Avvocato Salvagni, come si è arrivati a questa svolta?

“Dopo anni di ‘no’, incredibilmente abbiamo davanti a noi la possibilità di dimostrare quello che sosteniamo da sempre, ossia l’innocenza di Bossetti. Ci attiviamo immediatamente e con una istanza, chiediamo le modalità con le quali esaminare i reperti. L’entusiasmo, però, dura poco. Infatti, solo qualche mese dopo, il 26 maggio 2020, la Corte di Assise di Bergamo rigetta l’istanza della difesa ritenendola 'inammissibile'. Ci siamo opposti all’ennesimo diniego con un ricorso in Cassazione e nel frattempo abbiamo nuovamente avanzato richiesta alla corte d’Assise che, a sua volta, l’ha nuovamente respinta”.

Prima autorizzati ad esaminare i reperti e dopo qualche mese, un altro diniego. Cosa succederà ora che il ricorso è stato accolto?

"La Corte d’Assise di Bergamo adesso, non potrà più ritenere inammissibile la richiesta ma dovrà illustrare alla difesa di Bossetti le modalità operative, in quanto l’autorizzazione concessa il 27 novembre 2019, non essendo mai stata impugnata, si è cristallizzata".

Perché questa ostinazione a non ammettere la perizia?
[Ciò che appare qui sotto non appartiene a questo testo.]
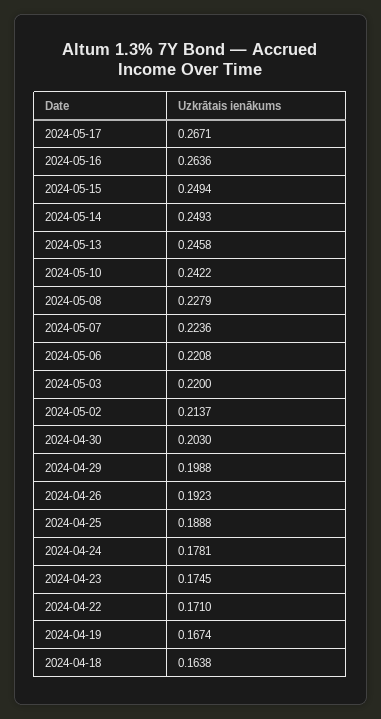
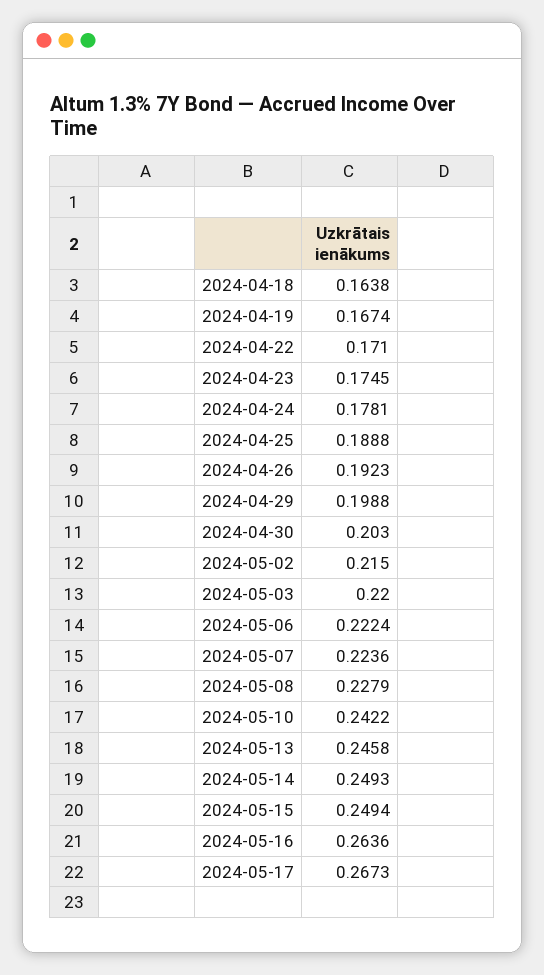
2024-05-17: 0.2671 -> 0.2673
2024-05-06: 0.2208 -> 0.2224
2024-05-02: 0.2137 -> 0.215

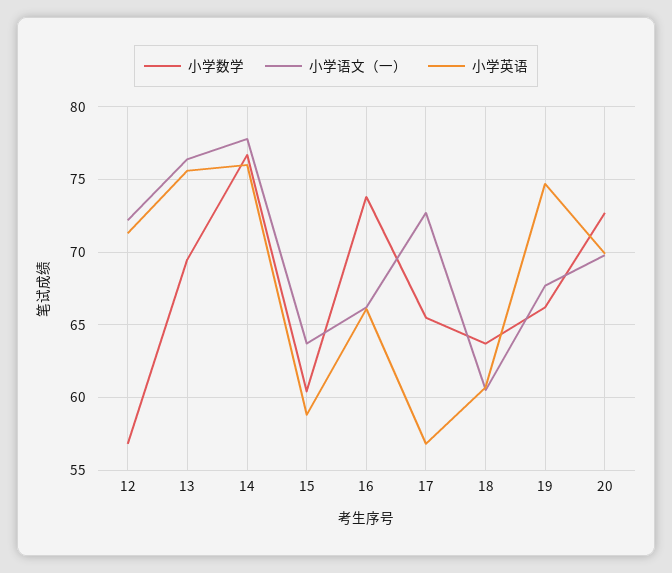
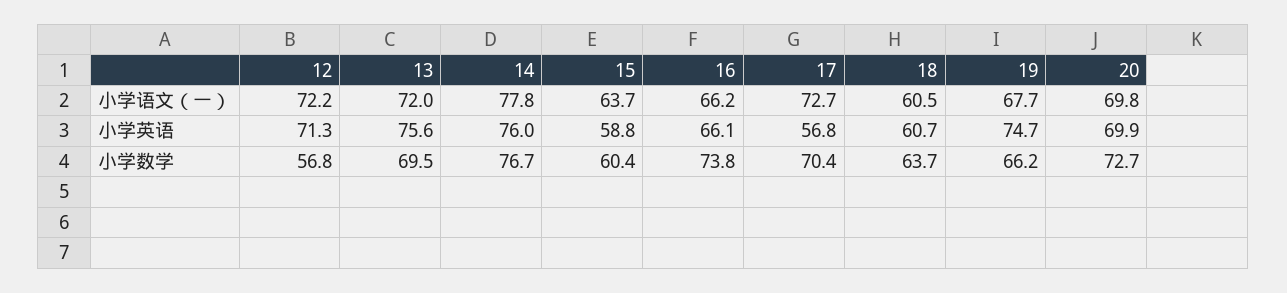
小学语文（一）, 13: 76.5 -> 72
小学数学, 17: 65.5 -> 70.4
“Sottoporre Bossetti alla perizia sarebbe stato semplice e avrebbe risparmiato del tempo. Ci veniva risposto che non c’erano più campioni di dna, invece ce ne sono 54. Per noi – insiste Salvagni – il dna di ‘Ignoto 1’ non corrisponde al dna di Massimo Bossetti”.

Perché, secondo lei, non sono state ascoltate le ragioni di Bossetti?

“Bisognava consegnare un mostro all’opinione pubblica, ecco perché non abbiamo mai smesso di lottare. Anche io, come il mio assistito, credo nella giustizia, altrimenti non sarei uomo di legge. La giustizia però è fatta dagli uomini e gli uomini possono sbagliare, ecco perché bisogna lottare per cercare sempre e comunque la verità. La vita di Bossetti è stata segnata per sempre, così come quella di tanti italiani condannati e poi riconosciuti innocenti dopo diversi anni. Credo – conclude – che siamo davanti all’ennesimo madornale errore giudiziario”.